Kumar Narendra, Mohanty Debasisa
National Institute of Immunology, Aruna Asaf Ali Marg, New Delhi 110067, India.
Mol Biosyst. 2010 Dec;6(12):2508-20. doi: 10.1039/c0mb00013b. Epub 2010 Oct 18.
Identification of MHC binding peptides is essential for understanding the molecular mechanism of immune response. However, most of the prediction methods use motifs/profiles derived from experimental peptide binding data for specific MHC alleles, thus limiting their applicability only to those alleles for which such data is available. In this work we have developed a structure-based method which does not require experimental peptide binding data for training. Our method models MHC-peptide complexes using crystal structures of 170 MHC-peptide complexes and evaluates the binding energies using two well known residue based statistical pair potentials, namely Betancourt-Thirumalai (BT) and Miyazawa-Jernigan (MJ) matrices.

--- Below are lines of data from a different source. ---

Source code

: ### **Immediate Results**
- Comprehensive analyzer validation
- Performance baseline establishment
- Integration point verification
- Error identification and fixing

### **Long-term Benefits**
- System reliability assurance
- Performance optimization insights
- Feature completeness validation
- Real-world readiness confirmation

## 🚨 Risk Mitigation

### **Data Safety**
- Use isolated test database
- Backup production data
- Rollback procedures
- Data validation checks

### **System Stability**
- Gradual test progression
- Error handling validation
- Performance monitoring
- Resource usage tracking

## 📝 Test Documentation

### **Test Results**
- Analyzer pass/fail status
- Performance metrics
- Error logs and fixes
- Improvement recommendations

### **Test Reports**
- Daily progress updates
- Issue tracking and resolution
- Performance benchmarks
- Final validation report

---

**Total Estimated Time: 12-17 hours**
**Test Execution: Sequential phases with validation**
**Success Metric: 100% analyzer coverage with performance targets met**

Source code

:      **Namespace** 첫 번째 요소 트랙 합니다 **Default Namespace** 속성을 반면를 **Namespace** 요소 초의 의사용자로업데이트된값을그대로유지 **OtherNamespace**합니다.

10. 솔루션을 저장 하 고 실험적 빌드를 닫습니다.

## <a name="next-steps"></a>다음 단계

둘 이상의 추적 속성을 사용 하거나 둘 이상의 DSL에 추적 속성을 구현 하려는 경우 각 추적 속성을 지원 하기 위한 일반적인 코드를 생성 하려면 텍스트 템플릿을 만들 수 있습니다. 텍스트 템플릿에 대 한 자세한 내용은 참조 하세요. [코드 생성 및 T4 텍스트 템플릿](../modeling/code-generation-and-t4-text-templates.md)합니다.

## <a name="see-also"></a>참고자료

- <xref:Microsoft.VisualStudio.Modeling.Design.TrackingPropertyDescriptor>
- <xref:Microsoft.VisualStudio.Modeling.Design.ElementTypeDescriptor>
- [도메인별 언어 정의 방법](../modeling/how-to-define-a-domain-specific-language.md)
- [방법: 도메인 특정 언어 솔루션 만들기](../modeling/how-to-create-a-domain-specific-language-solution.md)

Extensive benchmarking of prediction accuracy on a data set of 1654 epitopes from class I and class II alleles available in the SYFPEITHI database indicate that BT pair-potential can predict more than 60% of the known binders in case of 14 MHC alleles with AUC values for ROC curves ranging from 0.6 to 0.9. Similar benchmarking on 29,522 class I and class II MHC binding peptides with known IC(50) values in the IEDB database showed AUC values higher than 0.6 for 10 class I alleles and 9 class II alleles in predictions involving classification of a peptide to be binder or non-binder. Comparison with recently available benchmarking studies indicated that, the prediction accuracy of our method for many of the class I and class II MHC alleles was comparable to the sequence based methods, even if it does not use any experimental data for training. It is also encouraging to note that the ranks of true binding peptides could further be improved, when high scoring peptides obtained from pair potential were re-ranked using all atom forcefield and MM/PBSA method.
识别MHC结合肽对于理解免疫反应的分子机制至关重要。然而,大多数预测方法使用从特定MHC等位基因的实验性肽结合数据衍生而来的基序/轮廓,因此其适用性仅限于那些有此类数据的等位基因。在这项工作中,我们开发了一种基于结构的方法,该方法在训练时不需要实验性肽结合数据。我们的方法使用170个MHC-肽复合物的晶体结构对MHC-肽复合物进行建模,并使用两种著名的基于残基的统计对势,即贝当古-蒂鲁马莱(BT)矩阵和宫泽-杰尔尼根(MJ)矩阵来评估结合能。对SYFPEITHI数据库中1654个来自I类和II类等位基因的表位数据集进行的广泛预测准确性基准测试表明,对于14个MHC等位基因,BT对势可以预测超过60%的已知结合物,ROC曲线的AUC值范围为0.6至0.9。对IEDB数据库中29,522个具有已知IC(50)值的I类和II类MHC结合肽进行的类似基准测试表明,在涉及将肽分类为结合物或非结合物的预测中,10个I类等位基因和9个II类等位基因的AUC值高于0.6。与最近可用的基准测试研究相比表明,即使我们的方法在训练时不使用任何实验数据,其对许多I类和II类MHC等位基因的预测准确性与基于序列的方法相当。同样令人鼓舞的是,当使用全原子力场和MM/PBSA方法对从对势获得的高分肽进行重新排序时,真实结合肽的排名可以进一步提高。